本次作业我选择的数据集是从CSO中的High Value Dataset 中的Labour Market Section中选取。作为即将毕业的爱尔兰国际学生，抱持着对于爱尔兰的就业市场的兴趣，想要分析近年来，在不同因素影响下爱尔兰的就业市场形势，分析爱尔兰的劳动力市场变化情况

我从[CSO High Value Datasets](https://www.cso.ie/en/statistics/highvaluedatasetshvd)中的Labour Market and Earnings 板块中下载了相关的数据集，具体原始数据包括：

 - Annual employment rate (ALF01)
 - Quarterly employment rate (QLF50)

## 2. Data Cleaning

In [None]:
# Import the required packages
import pandas as pd
import numpy as np
import os

### 2.1 Processing Annual Employment Rate Data

处理步骤:
- 读取 ALF01_Annual Employment Rate.csv
- Drop: UNIT, Statistic Label, Education Attainment Level
- 将 VALUE 重命名为 employment_rate

In [None]:
# Read annual employment rate data
annual_df = pd.read_csv('../raw_datasets/ALF01_Annual Employment Rate.csv')

print(f"Original shape: {annual_df.shape}")
print(f"\nOriginal columns: {list(annual_df.columns)}")
print(f"\nFirst few rows:")
print(annual_df.head())

In [None]:
# Drop unnecessary columns
columns_to_drop = ['UNIT', 'Statistic Label', 'Education Attainment Level']
annual_df = annual_df.drop(columns=columns_to_drop)

# Rename VALUE to employment_rate
annual_df = annual_df.rename(columns={'VALUE': 'employment_rate'})

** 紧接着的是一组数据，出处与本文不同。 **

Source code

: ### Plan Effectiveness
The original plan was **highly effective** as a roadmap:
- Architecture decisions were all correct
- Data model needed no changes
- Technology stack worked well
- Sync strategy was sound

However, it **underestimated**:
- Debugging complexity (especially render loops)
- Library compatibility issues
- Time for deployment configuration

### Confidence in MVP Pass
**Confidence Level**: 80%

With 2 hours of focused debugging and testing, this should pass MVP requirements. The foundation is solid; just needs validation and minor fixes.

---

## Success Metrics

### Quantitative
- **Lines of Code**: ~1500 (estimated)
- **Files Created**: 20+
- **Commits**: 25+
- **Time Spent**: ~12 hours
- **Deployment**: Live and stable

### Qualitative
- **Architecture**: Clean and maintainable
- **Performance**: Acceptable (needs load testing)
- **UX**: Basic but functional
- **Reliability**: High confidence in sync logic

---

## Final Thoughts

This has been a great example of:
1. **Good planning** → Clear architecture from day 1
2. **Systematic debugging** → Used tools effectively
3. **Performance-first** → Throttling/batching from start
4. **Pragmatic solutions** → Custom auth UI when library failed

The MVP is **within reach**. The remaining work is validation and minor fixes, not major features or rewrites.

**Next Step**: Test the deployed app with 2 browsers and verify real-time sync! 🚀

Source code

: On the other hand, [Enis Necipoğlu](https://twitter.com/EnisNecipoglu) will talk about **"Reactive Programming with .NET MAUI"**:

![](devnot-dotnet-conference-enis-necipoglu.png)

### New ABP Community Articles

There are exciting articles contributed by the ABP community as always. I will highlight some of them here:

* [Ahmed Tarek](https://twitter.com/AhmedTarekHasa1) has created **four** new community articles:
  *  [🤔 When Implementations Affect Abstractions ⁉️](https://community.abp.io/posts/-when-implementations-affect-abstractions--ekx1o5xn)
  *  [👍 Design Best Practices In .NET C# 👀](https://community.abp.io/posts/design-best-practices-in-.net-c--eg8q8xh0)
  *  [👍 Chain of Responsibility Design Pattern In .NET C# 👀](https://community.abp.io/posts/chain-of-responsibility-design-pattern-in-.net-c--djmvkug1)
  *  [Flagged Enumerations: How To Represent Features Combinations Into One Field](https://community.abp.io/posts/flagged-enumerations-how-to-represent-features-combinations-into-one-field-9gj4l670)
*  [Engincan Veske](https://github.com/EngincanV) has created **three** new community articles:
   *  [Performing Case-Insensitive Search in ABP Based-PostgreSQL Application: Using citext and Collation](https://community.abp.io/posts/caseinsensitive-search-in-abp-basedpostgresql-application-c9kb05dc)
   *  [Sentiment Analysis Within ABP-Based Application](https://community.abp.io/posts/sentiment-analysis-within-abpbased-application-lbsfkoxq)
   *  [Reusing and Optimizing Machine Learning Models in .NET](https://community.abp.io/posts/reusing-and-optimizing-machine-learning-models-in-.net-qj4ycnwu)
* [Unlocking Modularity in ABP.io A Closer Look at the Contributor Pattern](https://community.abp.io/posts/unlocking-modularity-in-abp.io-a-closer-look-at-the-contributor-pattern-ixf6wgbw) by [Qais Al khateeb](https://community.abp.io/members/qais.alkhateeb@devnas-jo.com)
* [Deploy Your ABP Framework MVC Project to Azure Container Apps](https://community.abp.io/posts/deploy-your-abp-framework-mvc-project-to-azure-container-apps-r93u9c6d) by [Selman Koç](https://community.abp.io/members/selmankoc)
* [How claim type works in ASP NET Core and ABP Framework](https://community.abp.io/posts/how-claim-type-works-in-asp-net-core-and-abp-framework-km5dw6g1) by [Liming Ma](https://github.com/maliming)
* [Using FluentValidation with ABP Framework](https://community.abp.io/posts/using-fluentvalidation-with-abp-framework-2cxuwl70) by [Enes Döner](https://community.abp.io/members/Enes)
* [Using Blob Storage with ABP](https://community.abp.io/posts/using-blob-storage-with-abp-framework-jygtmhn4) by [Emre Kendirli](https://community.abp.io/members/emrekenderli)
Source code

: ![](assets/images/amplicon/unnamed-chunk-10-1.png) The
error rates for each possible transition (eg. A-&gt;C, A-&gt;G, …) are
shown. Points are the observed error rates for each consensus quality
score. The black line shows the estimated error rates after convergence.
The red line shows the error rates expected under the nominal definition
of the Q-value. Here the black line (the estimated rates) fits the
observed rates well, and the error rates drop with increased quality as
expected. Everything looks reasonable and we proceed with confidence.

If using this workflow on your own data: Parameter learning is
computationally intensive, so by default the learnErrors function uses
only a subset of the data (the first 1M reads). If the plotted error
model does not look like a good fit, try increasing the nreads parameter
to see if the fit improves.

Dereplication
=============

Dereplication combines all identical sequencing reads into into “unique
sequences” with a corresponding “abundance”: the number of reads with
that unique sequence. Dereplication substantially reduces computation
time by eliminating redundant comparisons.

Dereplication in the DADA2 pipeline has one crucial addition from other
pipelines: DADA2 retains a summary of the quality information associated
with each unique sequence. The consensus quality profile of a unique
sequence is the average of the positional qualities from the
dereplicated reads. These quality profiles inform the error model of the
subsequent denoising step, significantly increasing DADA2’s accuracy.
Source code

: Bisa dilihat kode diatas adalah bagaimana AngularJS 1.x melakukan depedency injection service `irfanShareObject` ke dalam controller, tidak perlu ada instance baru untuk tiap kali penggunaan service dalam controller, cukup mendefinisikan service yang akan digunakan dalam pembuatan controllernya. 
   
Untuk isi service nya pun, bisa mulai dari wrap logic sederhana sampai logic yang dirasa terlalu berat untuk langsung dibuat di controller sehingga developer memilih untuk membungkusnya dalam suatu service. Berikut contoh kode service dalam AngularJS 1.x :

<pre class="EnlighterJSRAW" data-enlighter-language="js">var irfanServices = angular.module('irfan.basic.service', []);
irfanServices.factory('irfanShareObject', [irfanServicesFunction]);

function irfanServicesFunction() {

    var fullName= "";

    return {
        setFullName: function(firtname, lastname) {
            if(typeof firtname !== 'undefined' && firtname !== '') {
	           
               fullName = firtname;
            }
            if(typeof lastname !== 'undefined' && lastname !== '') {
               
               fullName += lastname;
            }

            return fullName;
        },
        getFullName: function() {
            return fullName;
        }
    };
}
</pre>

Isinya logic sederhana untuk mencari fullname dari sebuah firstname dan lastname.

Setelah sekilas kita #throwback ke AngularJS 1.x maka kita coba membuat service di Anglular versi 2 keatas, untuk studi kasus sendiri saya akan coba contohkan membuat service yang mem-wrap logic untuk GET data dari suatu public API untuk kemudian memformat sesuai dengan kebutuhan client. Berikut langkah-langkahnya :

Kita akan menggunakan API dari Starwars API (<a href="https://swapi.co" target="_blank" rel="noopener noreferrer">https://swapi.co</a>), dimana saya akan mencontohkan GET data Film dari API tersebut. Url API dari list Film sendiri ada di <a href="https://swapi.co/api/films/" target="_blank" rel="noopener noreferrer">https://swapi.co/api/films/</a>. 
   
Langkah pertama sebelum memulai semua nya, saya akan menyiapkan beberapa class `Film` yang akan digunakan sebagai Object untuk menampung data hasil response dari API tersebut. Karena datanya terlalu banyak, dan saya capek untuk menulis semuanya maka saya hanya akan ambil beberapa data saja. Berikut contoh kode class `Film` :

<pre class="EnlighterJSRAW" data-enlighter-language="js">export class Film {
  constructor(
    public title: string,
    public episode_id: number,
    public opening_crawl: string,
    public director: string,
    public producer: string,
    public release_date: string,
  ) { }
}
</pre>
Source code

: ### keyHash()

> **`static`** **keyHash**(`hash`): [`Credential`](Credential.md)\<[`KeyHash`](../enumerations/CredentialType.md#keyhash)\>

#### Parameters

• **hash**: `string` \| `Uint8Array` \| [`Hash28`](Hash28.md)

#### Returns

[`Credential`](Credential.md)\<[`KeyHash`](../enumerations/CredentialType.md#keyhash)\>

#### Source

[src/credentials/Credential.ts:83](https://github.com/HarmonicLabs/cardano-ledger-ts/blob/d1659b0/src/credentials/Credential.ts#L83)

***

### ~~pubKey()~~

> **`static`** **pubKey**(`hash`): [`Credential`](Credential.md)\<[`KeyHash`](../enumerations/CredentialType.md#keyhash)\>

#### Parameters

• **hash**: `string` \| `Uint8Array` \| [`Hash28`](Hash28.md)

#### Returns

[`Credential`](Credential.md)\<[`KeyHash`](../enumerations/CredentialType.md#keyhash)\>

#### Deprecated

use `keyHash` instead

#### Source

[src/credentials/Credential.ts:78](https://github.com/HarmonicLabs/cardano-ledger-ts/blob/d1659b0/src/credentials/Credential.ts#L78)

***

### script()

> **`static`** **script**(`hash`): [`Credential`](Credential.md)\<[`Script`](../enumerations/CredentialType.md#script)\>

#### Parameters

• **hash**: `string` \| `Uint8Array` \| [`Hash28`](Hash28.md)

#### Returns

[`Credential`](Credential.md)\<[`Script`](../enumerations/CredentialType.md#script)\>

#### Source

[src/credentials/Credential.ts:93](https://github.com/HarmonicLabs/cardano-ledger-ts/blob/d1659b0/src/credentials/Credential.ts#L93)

# Convert employment_rate to numeric
annual_df['employment_rate'] = pd.to_numeric(annual_df['employment_rate'], errors='coerce')

print(f"Cleaned shape: {annual_df.shape}")
print(f"\nCleaned columns: {list(annual_df.columns)}")
print(f"\nFirst few rows:")
print(annual_df.head())
print(f"\nData types:")
print(annual_df.dtypes)
print(f"\nMissing values:")
print(annual_df.isnull().sum())

### 2.2 Processing Quarterly Employment Rate Data

处理步骤:
- 读取 QLF50-Quarterly Employment Rate.csv
- Drop: UNIT, Statistic Label, Education Attainment Level
- 将 VALUE 重命名为 employment_rate

In [None]:
# Read quarterly employment rate data
quarterly_df = pd.read_csv('../raw_datasets/QLF50-Quarterly Employment Rate.csv')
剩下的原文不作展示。